- Opening Delimiter -

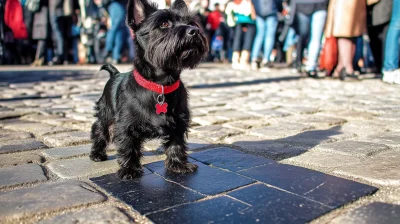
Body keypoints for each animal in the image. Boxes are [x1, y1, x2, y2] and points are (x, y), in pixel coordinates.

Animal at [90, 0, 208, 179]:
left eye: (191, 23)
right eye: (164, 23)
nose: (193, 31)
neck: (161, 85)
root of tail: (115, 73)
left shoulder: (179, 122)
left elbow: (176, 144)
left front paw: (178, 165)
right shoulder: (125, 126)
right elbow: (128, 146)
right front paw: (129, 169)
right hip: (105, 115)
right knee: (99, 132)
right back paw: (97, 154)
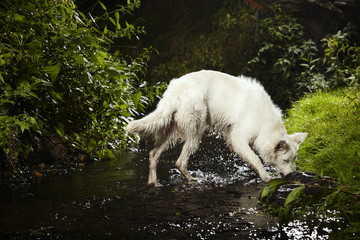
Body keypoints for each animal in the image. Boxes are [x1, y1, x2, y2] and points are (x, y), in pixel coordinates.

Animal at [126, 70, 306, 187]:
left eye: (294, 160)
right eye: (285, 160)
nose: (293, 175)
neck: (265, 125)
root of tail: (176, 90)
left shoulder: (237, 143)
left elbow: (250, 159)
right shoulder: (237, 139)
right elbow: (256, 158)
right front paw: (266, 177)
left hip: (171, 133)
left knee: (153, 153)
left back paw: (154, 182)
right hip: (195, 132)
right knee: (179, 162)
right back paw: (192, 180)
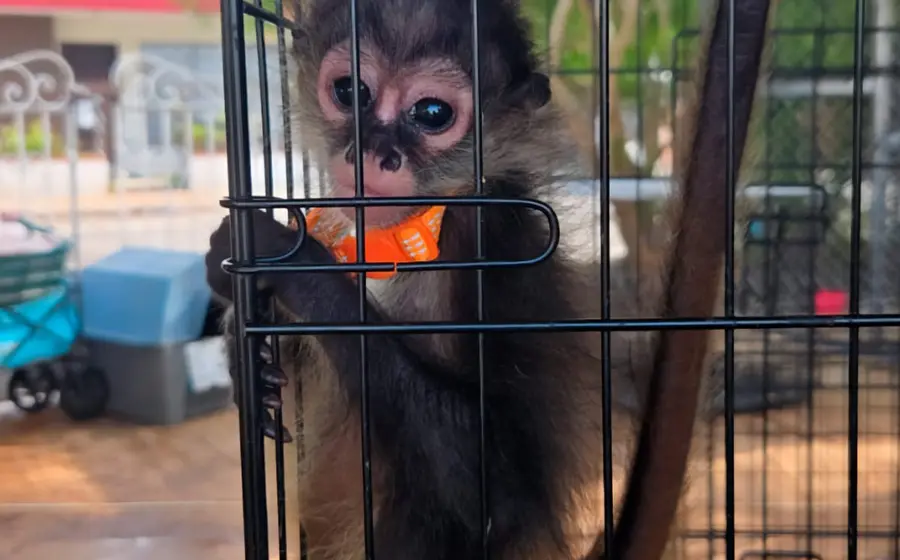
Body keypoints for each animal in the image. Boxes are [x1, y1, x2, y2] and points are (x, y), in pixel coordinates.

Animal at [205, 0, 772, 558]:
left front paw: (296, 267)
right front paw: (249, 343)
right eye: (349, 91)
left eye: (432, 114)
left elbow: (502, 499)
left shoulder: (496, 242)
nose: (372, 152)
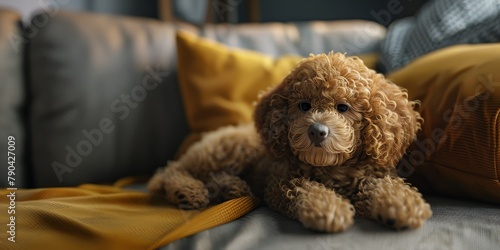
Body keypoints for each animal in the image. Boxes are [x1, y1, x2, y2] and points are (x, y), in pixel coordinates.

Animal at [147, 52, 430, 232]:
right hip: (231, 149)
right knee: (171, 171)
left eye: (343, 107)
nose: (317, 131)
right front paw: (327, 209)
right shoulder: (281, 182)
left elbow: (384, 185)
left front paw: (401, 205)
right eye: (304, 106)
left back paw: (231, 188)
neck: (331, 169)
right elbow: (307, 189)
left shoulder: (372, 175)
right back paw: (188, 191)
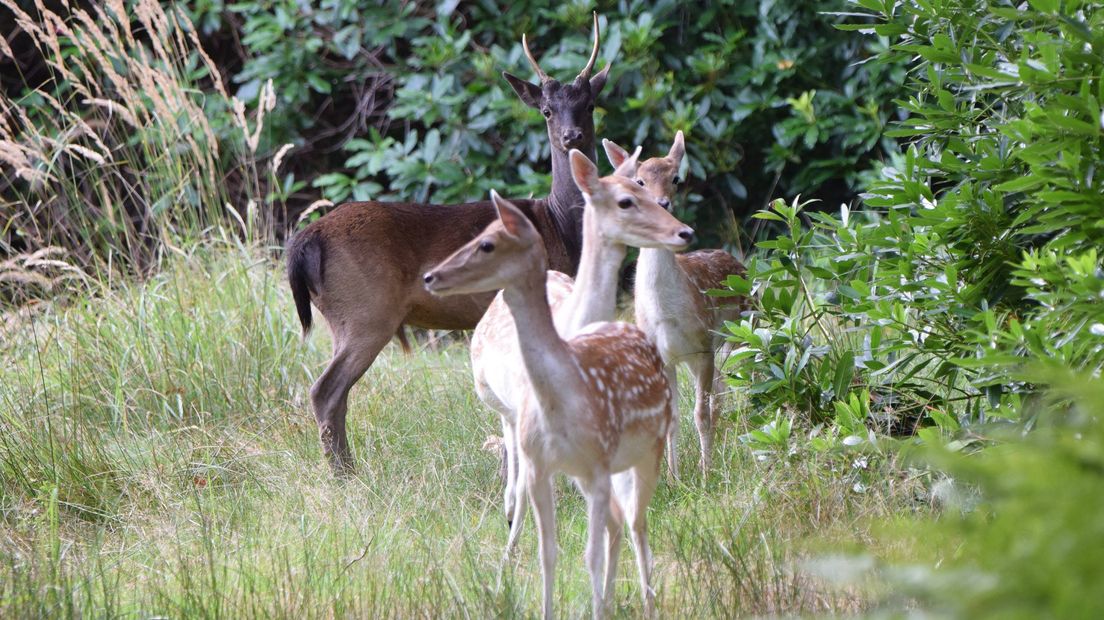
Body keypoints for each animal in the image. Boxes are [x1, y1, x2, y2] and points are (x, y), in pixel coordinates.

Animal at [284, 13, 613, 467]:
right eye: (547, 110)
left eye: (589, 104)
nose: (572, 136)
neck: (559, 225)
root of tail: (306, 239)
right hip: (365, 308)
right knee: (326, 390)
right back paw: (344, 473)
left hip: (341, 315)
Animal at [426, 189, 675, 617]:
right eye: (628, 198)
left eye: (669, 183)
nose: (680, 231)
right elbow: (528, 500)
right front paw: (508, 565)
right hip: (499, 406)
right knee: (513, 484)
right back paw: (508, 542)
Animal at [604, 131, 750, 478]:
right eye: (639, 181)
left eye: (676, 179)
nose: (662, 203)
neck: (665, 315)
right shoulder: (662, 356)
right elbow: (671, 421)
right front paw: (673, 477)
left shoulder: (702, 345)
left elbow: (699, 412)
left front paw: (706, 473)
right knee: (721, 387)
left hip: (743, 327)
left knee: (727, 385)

- Closing Delimiter -
- Opening Delimiter -

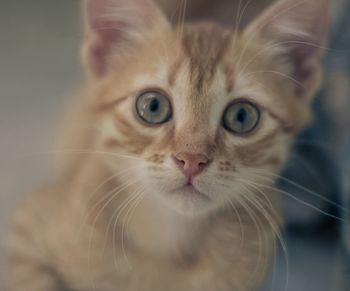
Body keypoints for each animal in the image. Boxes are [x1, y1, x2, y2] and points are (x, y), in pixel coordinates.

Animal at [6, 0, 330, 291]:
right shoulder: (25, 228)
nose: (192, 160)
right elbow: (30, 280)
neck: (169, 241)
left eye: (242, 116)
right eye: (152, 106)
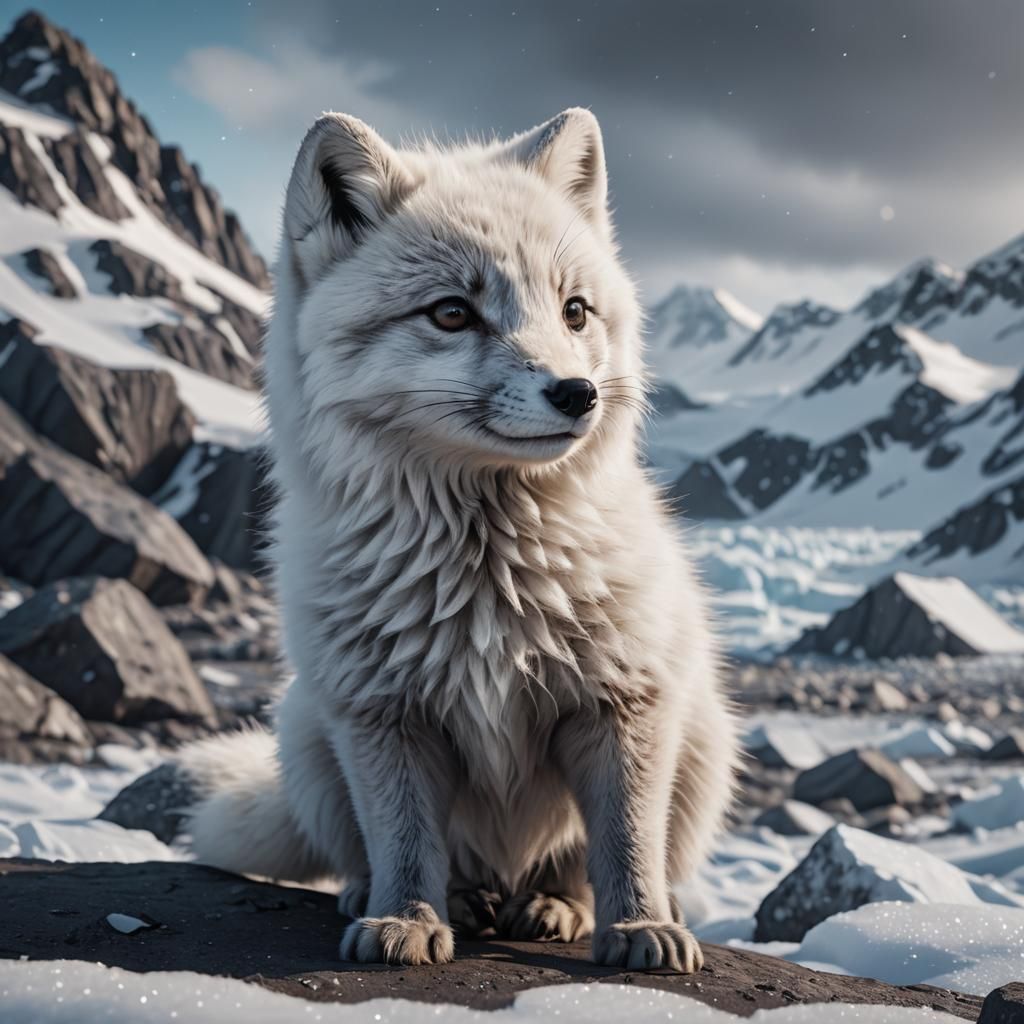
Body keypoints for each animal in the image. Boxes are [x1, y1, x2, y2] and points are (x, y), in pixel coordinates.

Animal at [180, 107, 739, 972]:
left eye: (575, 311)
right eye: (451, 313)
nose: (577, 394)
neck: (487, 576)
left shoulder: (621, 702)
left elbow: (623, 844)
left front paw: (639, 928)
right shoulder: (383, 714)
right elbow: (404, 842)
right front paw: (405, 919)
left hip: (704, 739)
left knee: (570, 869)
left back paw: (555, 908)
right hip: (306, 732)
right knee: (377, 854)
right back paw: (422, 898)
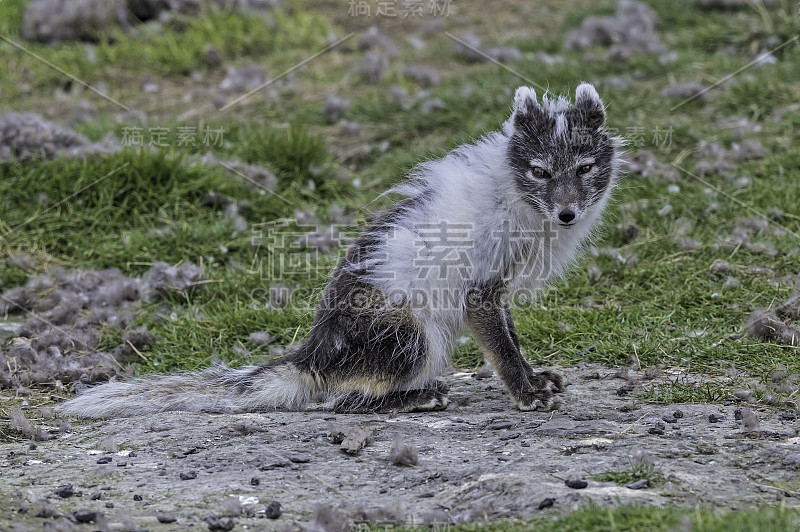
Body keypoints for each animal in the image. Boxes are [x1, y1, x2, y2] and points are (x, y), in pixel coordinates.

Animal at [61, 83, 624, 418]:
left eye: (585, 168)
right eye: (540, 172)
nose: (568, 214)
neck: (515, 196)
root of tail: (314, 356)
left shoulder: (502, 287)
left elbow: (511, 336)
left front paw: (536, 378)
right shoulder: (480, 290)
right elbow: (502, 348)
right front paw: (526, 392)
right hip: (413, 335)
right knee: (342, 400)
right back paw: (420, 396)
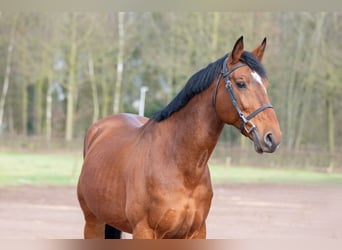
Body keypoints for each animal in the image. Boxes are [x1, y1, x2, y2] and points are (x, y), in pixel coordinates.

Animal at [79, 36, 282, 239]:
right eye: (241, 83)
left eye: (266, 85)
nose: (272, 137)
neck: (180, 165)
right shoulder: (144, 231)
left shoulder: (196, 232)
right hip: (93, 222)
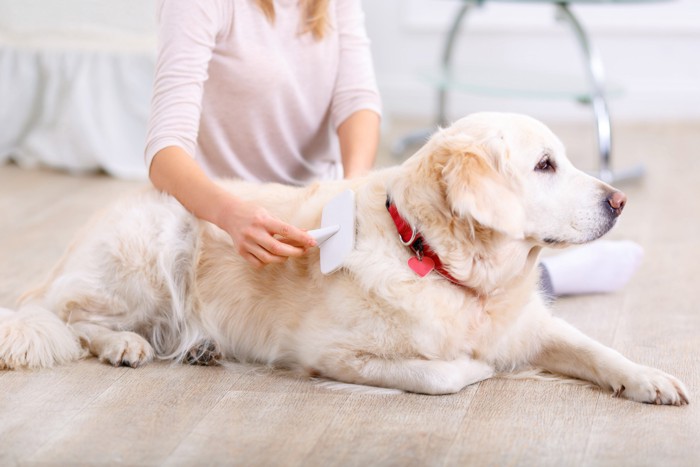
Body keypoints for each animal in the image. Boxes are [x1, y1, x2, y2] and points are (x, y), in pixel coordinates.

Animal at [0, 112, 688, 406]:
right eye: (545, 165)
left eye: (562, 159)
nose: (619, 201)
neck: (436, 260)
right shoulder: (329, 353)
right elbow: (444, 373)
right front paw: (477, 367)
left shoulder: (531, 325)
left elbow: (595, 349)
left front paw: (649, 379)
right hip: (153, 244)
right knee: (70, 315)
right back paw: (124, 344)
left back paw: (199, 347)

- Closing Delimiter -
- Opening Delimiter -

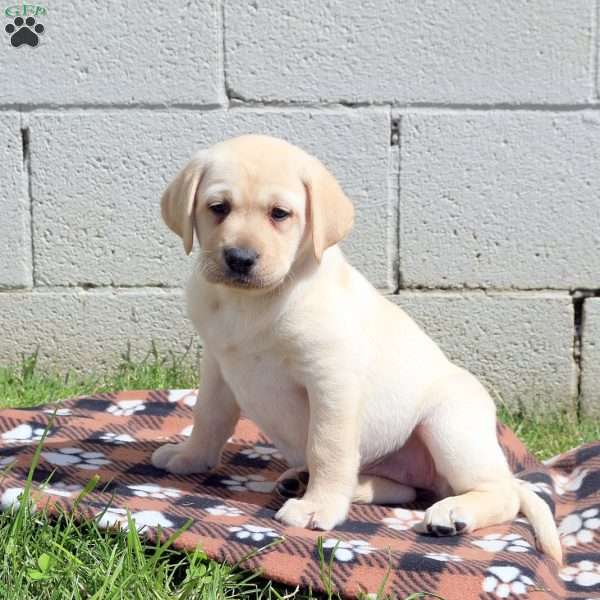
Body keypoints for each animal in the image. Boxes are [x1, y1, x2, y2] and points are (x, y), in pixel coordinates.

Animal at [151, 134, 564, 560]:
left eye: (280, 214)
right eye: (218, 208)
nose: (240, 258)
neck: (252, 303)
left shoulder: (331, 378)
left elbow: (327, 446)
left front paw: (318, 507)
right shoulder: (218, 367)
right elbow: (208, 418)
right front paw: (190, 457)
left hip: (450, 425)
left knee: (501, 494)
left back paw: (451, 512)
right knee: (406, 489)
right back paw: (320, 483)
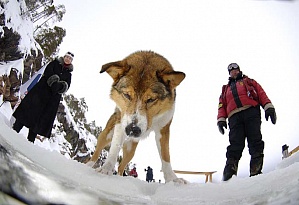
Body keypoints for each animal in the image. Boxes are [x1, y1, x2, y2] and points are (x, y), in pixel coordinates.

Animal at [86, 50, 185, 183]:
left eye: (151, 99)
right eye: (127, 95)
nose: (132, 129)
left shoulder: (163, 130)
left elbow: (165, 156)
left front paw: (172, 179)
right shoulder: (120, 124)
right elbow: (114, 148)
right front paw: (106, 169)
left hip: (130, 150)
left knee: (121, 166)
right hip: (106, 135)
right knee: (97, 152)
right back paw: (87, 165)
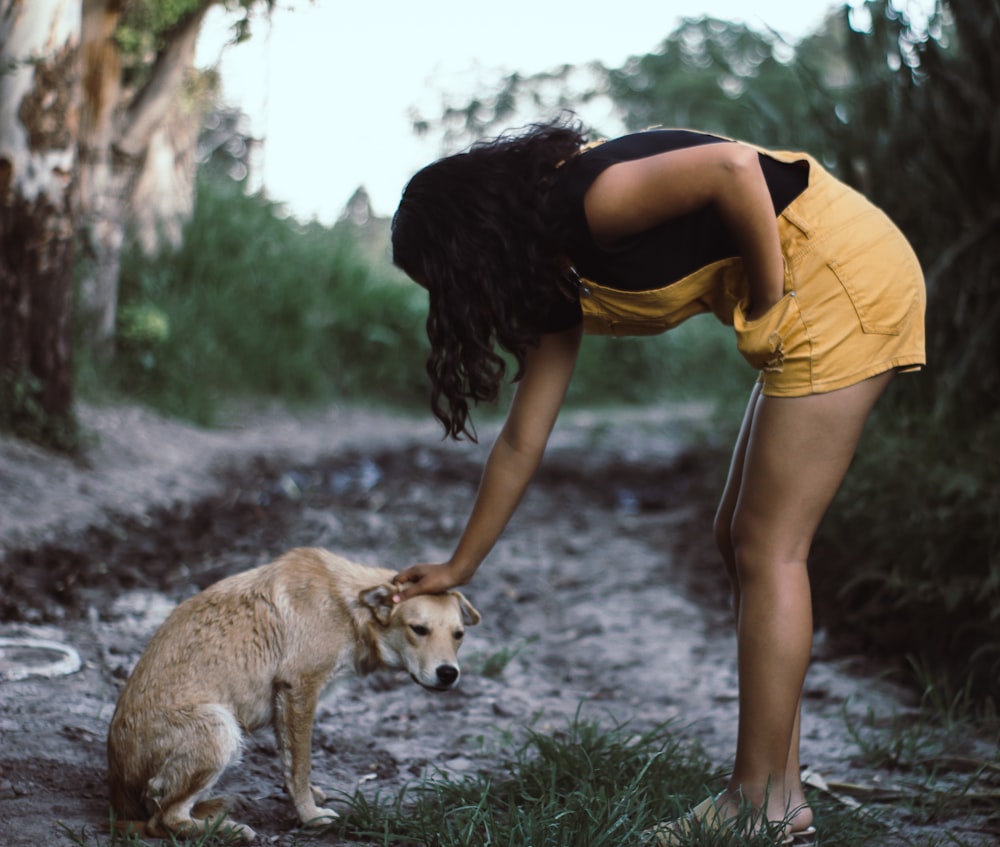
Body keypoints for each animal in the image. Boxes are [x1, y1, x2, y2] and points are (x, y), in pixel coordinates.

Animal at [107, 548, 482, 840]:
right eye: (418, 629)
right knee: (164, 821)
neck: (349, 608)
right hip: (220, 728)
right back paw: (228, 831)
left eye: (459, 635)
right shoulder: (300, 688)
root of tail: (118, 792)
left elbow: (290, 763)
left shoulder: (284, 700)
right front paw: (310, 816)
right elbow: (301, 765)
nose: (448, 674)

- Closing Delimiter -

_TASK OBJECTIVE_:
Search the listing for "neck" and show every line where it occurs.

_SOLUTION FOR THIS PROBLEM_:
neck: (161, 85)
neck: (265, 125)
neck: (331, 169)
neck: (559, 225)
neck: (665, 315)
neck: (169, 241)
neck: (487, 576)
neck: (515, 196)
neck: (180, 165)
neck: (436, 260)
neck: (252, 303)
neck: (349, 608)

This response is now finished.